Pero claro, no está el horno para bollos. No después de la jornada electoral del domingo. Quisiera encontrar mucho de lo risible que se ha vivido recientemente y darle mi interpretación propia, sólo que es difícil hacerlo en esta ocasión.

¿Y es que cómo pretender hacer reír a quienes tienen tantas ganas de amargura?
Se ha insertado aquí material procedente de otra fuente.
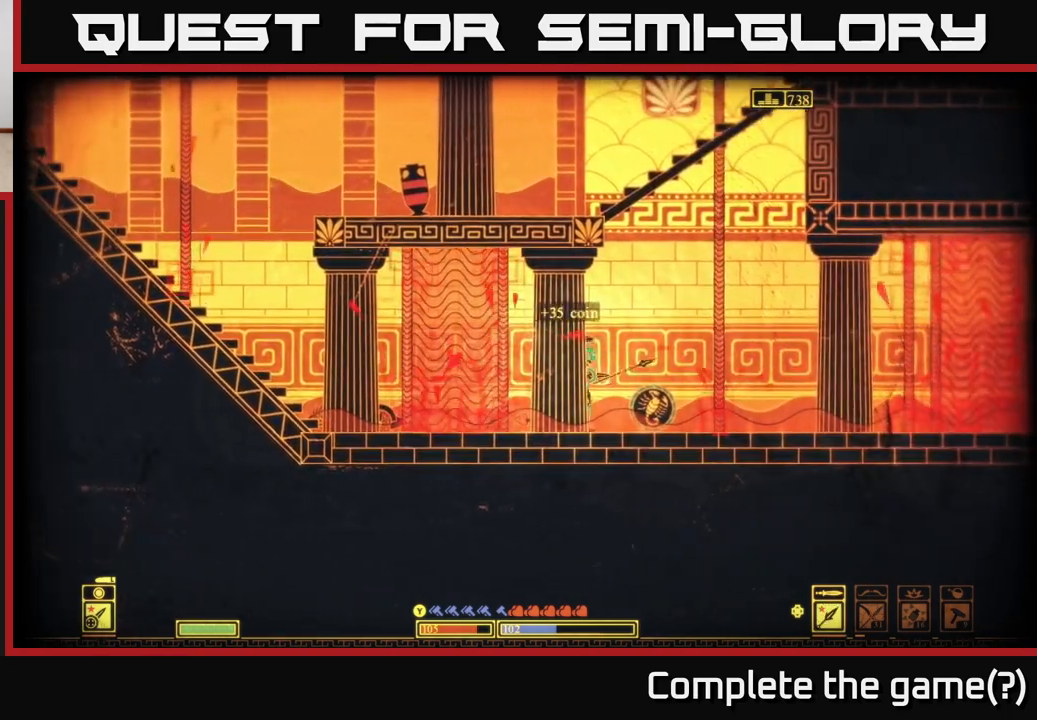
{"buttons": [], "left_stick": "left", "right_stick": "center", "events": [[267, "left_stick", "left"]]}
Nadie se murió el domingo 1 de julio. Bueno, uno que otro enfermo y ancianito sí, como es natural. Pero vivimos unas elecciones pacíficas, con “saldo blanco”, como le gusta reportar a los medios que embarran consistentemente de rojo sus espacios. Y aún así el aire huele a funeraria, a rastro, a escena del crimen. Gente sensata se vuelve hostil, desconfiada. Mira por encima de sus hombros, de soslayo, musitando insultos contra quienes le hicieron mal. En lo peyorativo llevan una larga frustración acumulada de no poder tener lo que quieren, cuando lo quieren, y eso les pesa. Pero es una amargura electiva. ¿Por qué?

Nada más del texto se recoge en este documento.